I agree here. It is too nice a project overall to risk messing it up with an "easy" fix.


----------



## LindaBridge (Aug 9, 2014)

Your work is magnificent. I think Fergablu2 gave you the right answer. If you have enough of the background color (it looks white on my screen), take enough of the seam out so you have space to work comfortably and create a snag, hole or whatever, around the offending letter. But before you do that, to make your work easier, put in a form of lifeline so you won't have to pick up stitches or even out your row. Then get our your scissors, your knitting needles, take a deep breath and get to work. 
When you finish, no one will be able to find the "goof" and you don't have to re-knit a gazillion stitches. Linda


----------



## knitteerli (Jun 3, 2015)

I like Knittingagain's idea best. You could carefully ravel down the offending stitches and use a crochet hook to "reknit" just the few stitches you have misknit. Try it on another scrap piece, like a tension swatch, first, to get the hang of pulling out the old stitches and looping up the replacements. You could even reknit some of the rows attaching the inner stitches to their friends in arms as you go up the rows. 

Just sit and think a bit longer before pulling it all out, I'm sure you can do it without reknitting the whole thing. if you had the skill, tenacity an patience to get that far, you will surely do a neat, invisible job on the fix. We'll never tell!


Good luck. Such a nice gift, I hope he appreciates it.


----------



## marciechow (Mar 19, 2014)

## GIVEN ENTRIES

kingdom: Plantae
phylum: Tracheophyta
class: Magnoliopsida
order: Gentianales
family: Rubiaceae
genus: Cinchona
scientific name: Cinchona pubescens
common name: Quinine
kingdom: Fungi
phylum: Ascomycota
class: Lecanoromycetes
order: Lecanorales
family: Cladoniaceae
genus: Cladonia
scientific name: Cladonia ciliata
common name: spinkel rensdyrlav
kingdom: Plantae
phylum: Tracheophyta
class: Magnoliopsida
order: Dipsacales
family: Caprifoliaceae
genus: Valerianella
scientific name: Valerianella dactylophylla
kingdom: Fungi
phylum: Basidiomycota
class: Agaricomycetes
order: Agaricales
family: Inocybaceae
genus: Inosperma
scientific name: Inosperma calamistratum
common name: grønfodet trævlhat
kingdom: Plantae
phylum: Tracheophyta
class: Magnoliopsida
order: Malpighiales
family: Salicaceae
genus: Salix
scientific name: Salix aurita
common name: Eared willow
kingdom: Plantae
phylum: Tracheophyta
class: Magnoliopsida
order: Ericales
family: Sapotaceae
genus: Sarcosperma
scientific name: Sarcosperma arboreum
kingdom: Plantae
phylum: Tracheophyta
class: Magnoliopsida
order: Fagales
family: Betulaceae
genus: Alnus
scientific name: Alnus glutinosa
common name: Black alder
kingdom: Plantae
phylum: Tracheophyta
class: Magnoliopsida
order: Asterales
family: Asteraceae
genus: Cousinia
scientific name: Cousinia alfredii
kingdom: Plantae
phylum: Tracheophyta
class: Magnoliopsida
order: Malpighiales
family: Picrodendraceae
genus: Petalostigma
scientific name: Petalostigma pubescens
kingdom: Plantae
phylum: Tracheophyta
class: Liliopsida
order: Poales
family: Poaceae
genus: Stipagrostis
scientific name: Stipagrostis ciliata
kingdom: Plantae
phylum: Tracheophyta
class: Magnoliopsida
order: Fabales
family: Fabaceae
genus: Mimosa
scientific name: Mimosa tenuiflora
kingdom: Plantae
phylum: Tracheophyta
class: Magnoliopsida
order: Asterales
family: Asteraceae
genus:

## SET EXERCISE
Reproduce the part of the knitting thread between "## LindaBridge (Aug" and "(Jun 3, 2015)", inclusive. The items play no part in this exercise and can be set aside.

## THE RESULT
## LindaBridge (Aug 9, 2014)

Your work is magnificent. I think Fergablu2 gave you the right answer. If you have enough of the background color (it looks white on my screen), take enough of the seam out so you have space to work comfortably and create a snag, hole or whatever, around the offending letter. But before you do that, to make your work easier, put in a form of lifeline so you won't have to pick up stitches or even out your row. Then get our your scissors, your knitting needles, take a deep breath and get to work. 
When you finish, no one will be able to find the "goof" and you don't have to re-knit a gazillion stitches. Linda


----------



## knitteerli (Jun 3, 2015)